Nous retrouvons Anna Creti, professeure d'économie à l'Université Paris Dauphine et Directrice scientifique de la chaire économie du gaz naturel et de la chaire Economie du climat.
Encore une conséquence de la guerre en Ukraine. L’augmentation du cours du brut détermine un renchérissement des carburants. Où en est-on en Europe ?
Les carburants sont un cas exemplaire des différences de prix entre pays européens. Selon les données Eurostat, en moyenne, un citoyen européen doit débourser 1,92 euro pour un litre d’essence et 1,96 euro pour un litre de diesel. Ceci au 28 mars. Il y a un an, essence et diesel étaient en dessous de 1,5 euros le litre. Mais derrière cette moyenne se cachent des prix très différents. Avant la crise liée au conflit russo-ukrainien, Malte est le pays où l'Euro 95, net de taxes et d'accises, ne coûterait que 59 cents par litre.
En deuxième position, on trouve la Hongrie avec 67 cents. Médaille de bronze pour la Croatie à 72 cents. L'Italie occupe la dixième place (à égalité avec la Lettonie). La France est à un centième derrière. L'Espagne est à 92 centimes, tandis que l'Allemagne, à 1,08 euro, est le pays le plus cher des 27. Le classement varie légèrement pour le diesel, mais Malte (55 centimes) et la Hongrie (69 centimes) sont toujours première et deuxième. L'Espagne est à 93 cents et l'Allemagne à 1,24 euro. La Suède est le pays le plus cher avec un litre coûtant 1,48 euro. Ces différences sont dues à différents facteurs : la production nationale de pétrole, la concurrence entre les enseignes de distribution de carburants, les coûts de raffinage et de transport.
Mais cela concerne les prix hors taxes, n’est-ce pas ?
C’est bien cela. Et Les taxes sur les carburants, qui pèsent en moyenne 50%, inversent la situation. Avec 0,73 euro par litre d'essence, l'Italie a les droits d'accises les plus élevés d'Europe, derrière les Pays-Bas avec 0,79 euro par litre. Juste derrière l'Italie se trouvent la Finlande et la Grèce (0,70 euro par litre), la France se situant au bas du podium (0,68 euro par litre) et l'Allemagne (0,65 euro).

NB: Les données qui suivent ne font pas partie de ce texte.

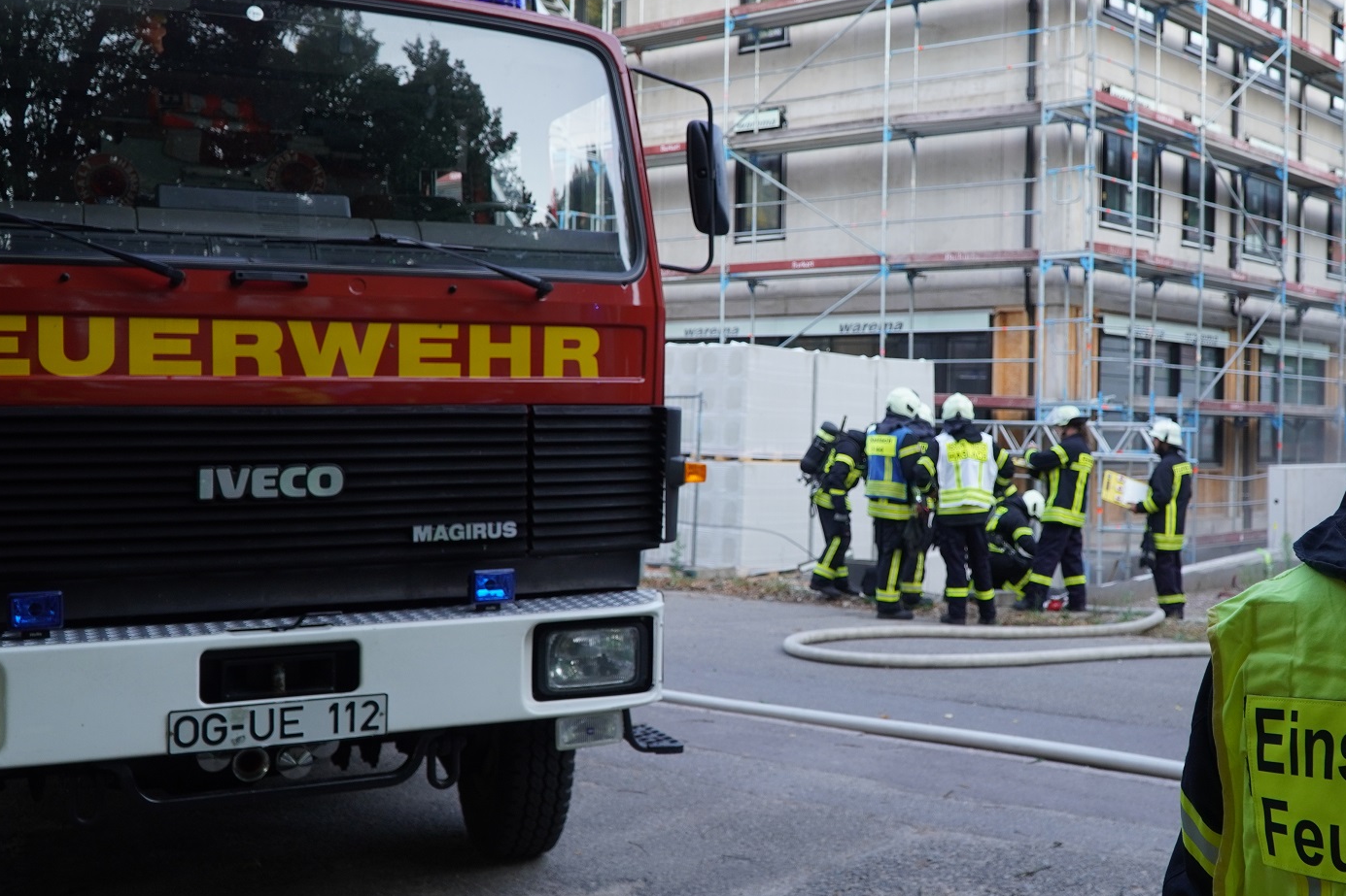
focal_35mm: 39
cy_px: 413
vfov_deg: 34.2
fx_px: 1458
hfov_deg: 49.2
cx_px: 819
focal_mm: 20
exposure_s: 1/160
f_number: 4
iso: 250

En ce qui concerne le gazole, l'Italie bat tout le monde en matière d'accises : avec 0,62 euro par litre de gazole, elle est en tête de liste, devant la Belgique (0,60 euro par litre) et la France (0,59 euro). Imposer des taxes sur les carburants est « normal » car il s’agit de commodités où la demande est peu sensible au prix. Donc une manne fiscale pour les Etats. Et chaque Etat en Europe a une très grande liberté en matière fiscale, d’où ces différences.
Justement, à propos de différences. Les carburants font partie des dépenses les plus importantes du quotidien. Quelle a été la réponse des Etats face à l’augmentation de leur prix ?
Nous avons vu qu’en France une remise sur le prix à la pompe s’applique à partir de début avril sur chaque litre de carburants. La remise sera comprise entre 15 et 18 centimes, et est différente selon le taux de TVA en vigueur dans les régions. Cette mesure vient après la revalorisation des frais kilométriques, décidée il y a deux mois. En Italie la baisse est plus forte, 25 centimes par litre, mais de durée plus courte aussi, jusqu’à fin avril.
Ce sons les accises qui ont baissé de 30%. En Espagne, schéma intermédiaire : la réduction s'élève à 20 centimes par litre et sera financée par l'Etat (sur 15 centimes), et le reste par les compagnies pétrolières. Des exemples qui confirment les différences entre stratégies des Etats Membres.
D’un point de vue économique, quelles sont les conséquences de ces mesures qui allègent le coût des carburants pour les consommateurs ?
Ces mesures ont un coût pour les gouvernements. Vont-ils se rattraper ? Très probable, même si le rattrapage pourra être dilué dans le temps. Et effet dépnd aussi de comment les mesures sont financées, par la taxation des profits des entreprises de secteur du pétrole ou par des manœuvres fiscales. Mais il y a aussi un autre effet, qui est celui de ne pas donner les bonnes incitations pour réduire la consommation des carburants.
Des mesures plus ciblées sur les ménages dont le revenu est plus faible, ceux qui dépendent de leurs voitures pour aller au travail, ceux qui sont en pauvreté énergétique serait une meilleure façon de baisser le cout du plein. Ou sinon, comme l’avait suggéré l’Agence Internationale de l’Energie, réduire la vitesse…trop difficile, sans doute.
Anna Creti est Professeure d’économie à l'Université de Paris Dauphine-PSL, Directrice scientifique de la Chaire Économie du Gaz Naturel et de la Chaire Économie du Climat, qui développe des programmes de recherche autour de l’économie du changement climatique.